Primary Nursing Diagnosis

Ineffective breathing pattern related to pain and abdominal distension

OUTCOMES. Respiratory status: Gas exchange; Respiratory status: Ventilation; Symptom control behavior; Treatment behavior: Illness or injury; Comfort level

INTERVENTIONS. Airway management; Anxiety reduction; Oxygen therapy; Airway suctioning; Airway insertion and stabilization; Cough enhancement; Mechanical ventilation; Positioning; Respiratory monitoring

H PLANNING AND IMPLEMENTATION Collaborative

The initial care of the patient with abdominal trauma follows the ABCs of resuscitation. Measures to ensure adequate oxygenation and tissue perfusion include the establishment of an effective airway and a supplemental oxygen source, support of breathing, control of the source of blood loss, and replacement of intravascular volume. Titrate intravenous fluids to maintain a systolic blood pressure of 100 mm Hg; over-aggressive fluid replacement may lead to recurrent or increased hemorrhage and should be avoided prior to surgical intervention to repair damage. As with any traumatic injury, treatment and stabilization of any life-threatening injuries are completed immediately.

SURGICAL. Surgical intervention is needed for specific injuries to organs. Diaphragmatic tears are repaired surgically to prevent visceral herniation in later years. Esophageal injury is often managed with gastric decompression with a nasogastric tube, antibiotic therapy, and surgical repair of the esophageal tear. Gastric injury is managed similarly to esophageal injury, although a partial gastrectomy may be needed if extensive injury has occurred. Liver injury may be managed nonoperatively or operatively, depending on the degree of injury and the amount of bleeding. Patients with liver injury are apt to experience problems with albumin formation, serum glucose levels (hypoglycemia in particular), blood coagulation, resistance to infection, and nutritional balance. Management of injuries to the spleen depends on the patient's age, stability, associated injuries, and type of splenic injury. Because removal of the spleen places the patient at risk for immune compromise, splenectomy is the treatment of choice only when the spleen is totally separated from the blood supply, when the patient is markedly hemodynamically

10 Abdominal Trauma unstable, or when the spleen is totally macerated. Treatment of pancreatic injury depends on the degree of pancreatic damage, but drainage of the area is usually necessary to prevent pancreatic fistula formation and surrounding tissue damage from pancreatic enzymes.

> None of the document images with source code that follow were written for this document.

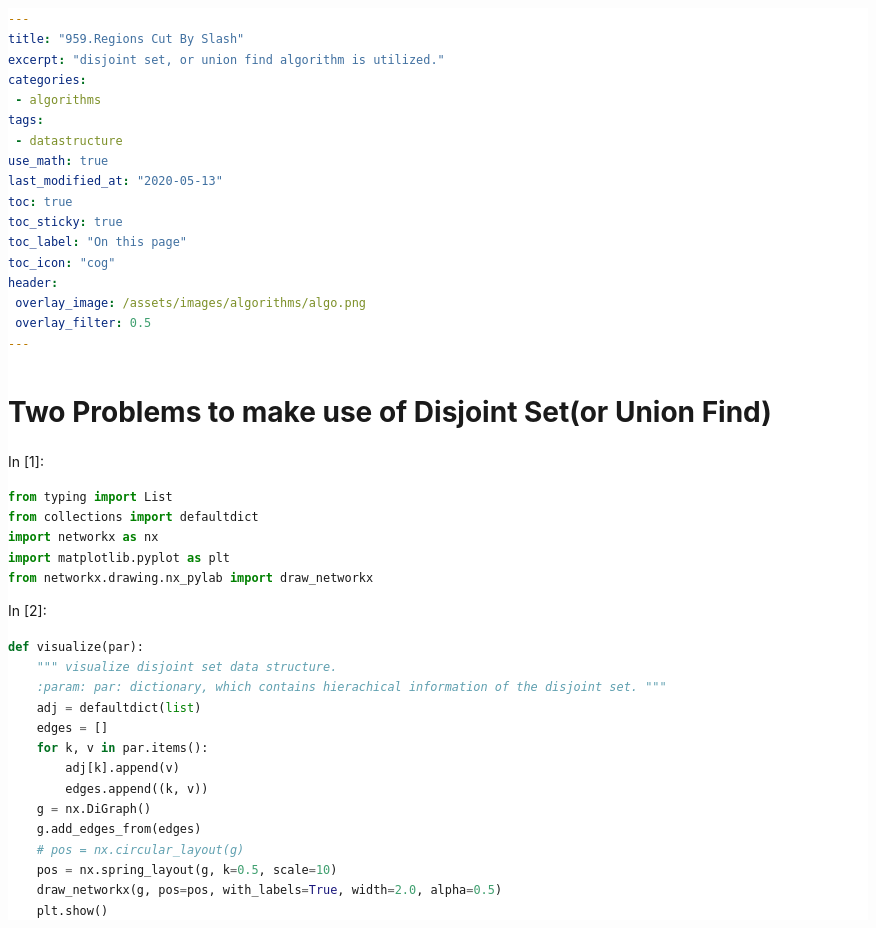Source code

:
 ```yaml
---
title: "959.Regions Cut By Slash"
excerpt: "disjoint set, or union find algorithm is utilized."
categories:
 - algorithms
tags:
 - datastructure
use_math: true
last_modified_at: "2020-05-13"
toc: true
toc_sticky: true
toc_label: "On this page"
toc_icon: "cog"
header:
 overlay_image: /assets/images/algorithms/algo.png
 overlay_filter: 0.5
---
```


# Two Problems to make use of Disjoint Set(or Union Find)

<div class="prompt input_prompt">
In&nbsp;[1]:
</div>

<div class="input_area" markdown="1">

```python
from typing import List
from collections import defaultdict
import networkx as nx
import matplotlib.pyplot as plt
from networkx.drawing.nx_pylab import draw_networkx
```

</div>

<div class="prompt input_prompt">
In&nbsp;[2]:
</div>

<div class="input_area" markdown="1">

```python
def visualize(par):
    """ visualize disjoint set data structure. 
    :param: par: dictionary, which contains hierachical information of the disjoint set. """
    adj = defaultdict(list)
    edges = []
    for k, v in par.items():
        adj[k].append(v)
        edges.append((k, v))
    g = nx.DiGraph()
    g.add_edges_from(edges)
    # pos = nx.circular_layout(g)
    pos = nx.spring_layout(g, k=0.5, scale=10)
    draw_networkx(g, pos=pos, with_labels=True, width=2.0, alpha=0.5)
    plt.show()
```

Small- and large-bowel perforation or lacerations are managed by surgical exploration and repair. Preoperative and postoperative antibiotics are administered to prevent sepsis.

NUTRITIONAL. Nutritional requirements may be met with the use of a small-bore feeding tube placed in the duodenum during the initial surgical procedure or at the bedside under fluoroscopy. It may be necessary to eliminate gastrointestinal feedings for extended periods of time, depending on the injury and the surgical intervention required. Total parenteral nutrition may be used to provide nutritional requirements.

Pharmacologic Highlights

Medication or

Drug Class Dosage

Description

Rationale

Histamine-2 blockers Varies with drug

Ranitidine (Zantac); cimetidine (Tagamet); famotidine (Pepcid); nizatidine (Axid)

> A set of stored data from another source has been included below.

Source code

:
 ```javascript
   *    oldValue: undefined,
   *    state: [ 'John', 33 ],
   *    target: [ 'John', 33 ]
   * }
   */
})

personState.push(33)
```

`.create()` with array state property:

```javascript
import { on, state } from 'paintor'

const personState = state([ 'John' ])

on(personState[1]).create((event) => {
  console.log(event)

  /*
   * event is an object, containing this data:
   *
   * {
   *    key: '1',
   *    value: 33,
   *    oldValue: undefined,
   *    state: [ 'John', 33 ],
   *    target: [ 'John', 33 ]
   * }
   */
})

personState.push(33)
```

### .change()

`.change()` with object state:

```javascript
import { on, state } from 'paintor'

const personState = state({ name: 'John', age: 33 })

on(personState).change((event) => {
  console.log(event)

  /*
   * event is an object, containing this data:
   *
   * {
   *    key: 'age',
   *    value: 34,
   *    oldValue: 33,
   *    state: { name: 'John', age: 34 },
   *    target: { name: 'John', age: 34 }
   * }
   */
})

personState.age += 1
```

Block gastric secretion and maintain pH of gastric contents above 4.0, thereby decreasing inflammation

Other Therapies: Narcotic analgesia to manage pain and limit atelectasis and pneumonia, and antibiotic therapy as indicated.

Independent

The most important priority is the maintenance of an adequate airway, oxygen supply, breathing patterns, and circulatory status. Be prepared to assist with endotracheal intubation and mechanical ventilation by maintaining an intubation tray within immediate reach at all times. Maintain a working endotracheal suction at the bedside as well. If the patient is hemodynamically stable, position the patient for full lung expansion, usually in the semi-Fowler position with the arms elevated on pillows. If the cervical spine is at risk after an injury, maintain the body alignment and prevent flexion and extension by using a cervical collar or other strategy as dictated by trauma service protocol.

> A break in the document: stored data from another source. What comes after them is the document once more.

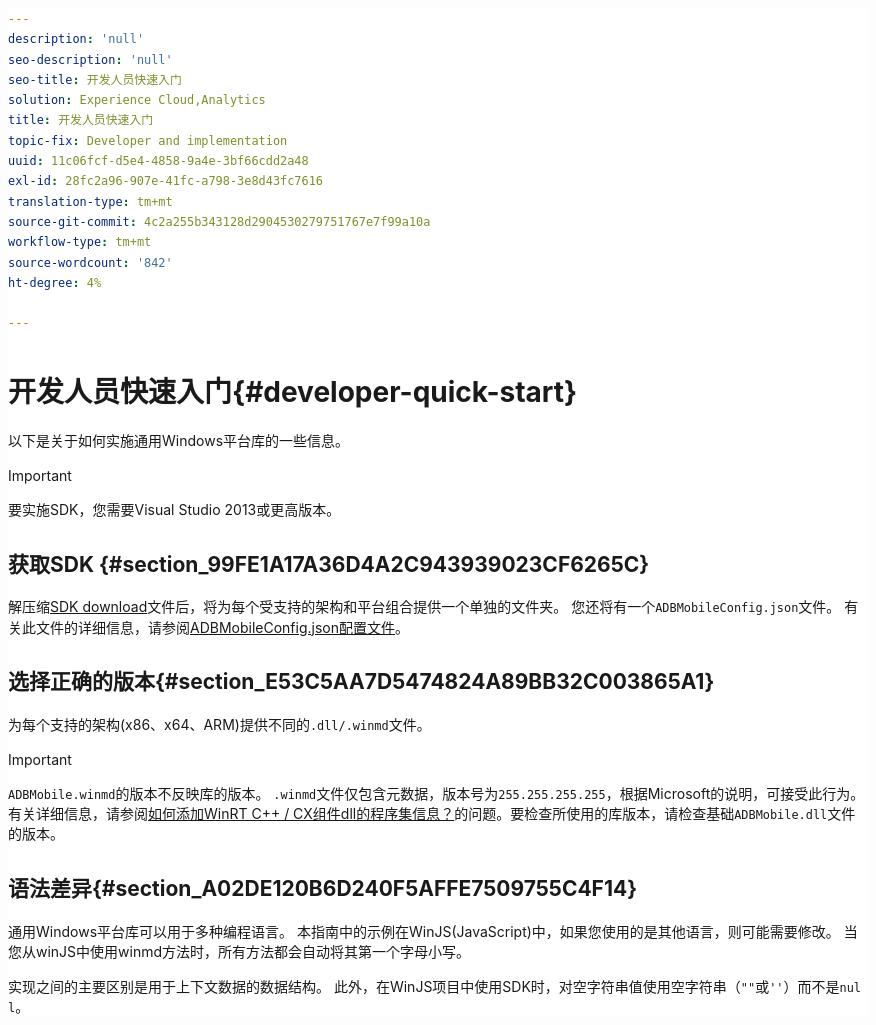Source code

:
 ```yaml
---
description: 'null'
seo-description: 'null'
seo-title: 开发人员快速入门
solution: Experience Cloud,Analytics
title: 开发人员快速入门
topic-fix: Developer and implementation
uuid: 11c06fcf-d5e4-4858-9a4e-3bf66cdd2a48
exl-id: 28fc2a96-907e-41fc-a798-3e8d43fc7616
translation-type: tm+mt
source-git-commit: 4c2a255b343128d2904530279751767e7f99a10a
workflow-type: tm+mt
source-wordcount: '842'
ht-degree: 4%

---
```


# 开发人员快速入门{#developer-quick-start}

以下是关于如何实施通用Windows平台库的一些信息。

>[!IMPORTANT]
>
>要实施SDK，您需要Visual Studio 2013或更高版本。

## 获取SDK {#section_99FE1A17A36D4A2C943939023CF6265C}

解压缩[SDK download](https://github.com/Adobe-Marketing-Cloud/mobile-services/releases)文件后，将为每个受支持的架构和平台组合提供一个单独的文件夹。 您还将有一个`ADBMobileConfig.json`文件。 有关此文件的详细信息，请参阅[ADBMobileConfig.json配置文件](/help/universal-windows/c-configuration/c.json.md)。

## 选择正确的版本{#section_E53C5AA7D5474824A89BB32C003865A1}

为每个支持的架构(x86、x64、ARM)提供不同的`.dll/.winmd`文件。

>[!IMPORTANT]
>
>`ADBMobile.winmd`的版本不反映库的版本。 `.winmd`文件仅包含元数据，版本号为`255.255.255.255`，根据Microsoft的说明，可接受此行为。 有关详细信息，请参阅[如何添加WinRT C++ / CX组件dll的程序集信息？](https://social.msdn.microsoft.com/Forums/windowsapps/en-US/6bcccaee-aa53-4770-bd5b-1205977f1ca7/how-do-i-add-assembly-information-for-a-winrt-c-cx-component-dll?forum=winappswithnativecode)的问题。要检查所使用的库版本，请检查基础`ADBMobile.dll`文件的版本。

## 语法差异{#section_A02DE120B6D240F5AFFE7509755C4F14}

通用Windows平台库可以用于多种编程语言。 本指南中的示例在WinJS(JavaScript)中，如果您使用的是其他语言，则可能需要修改。 当您从winJS中使用winmd方法时，所有方法都会自动将其第一个字母小写。

实现之间的主要区别是用于上下文数据的数据结构。 此外，在WinJS项目中使用SDK时，对空字符串值使用空字符串（`""`或`''`）而不是`null`。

The nurse is the key to providing adequate pain control. Encourage the patient to describe and rate the pain on a scale of 1 through 10 to help you evaluate whether the pain is being controlled successfully. Consider using nonpharmacologic strategies, such as diversionary activities or massage, to manage pain as an adjunct to analgesia.

Emotional support of the patient and family is also a key nursing intervention. Patients and their families are often frightened and anxious. If the patient is awake as you implement strategies to manage the ABCs, provide a running explanation of the procedures to reassure the patient. Explain to the family the treatment alternatives and keep them updated as to the patient's response to therapy. Notify the physician if the family needs to speak to her or him about the patient's progress. If blood component therapy is essential to manage bleeding, answer the patient's and family's questions about the risks of hepatitis and human immunodeficiency virus (HIV) transmission.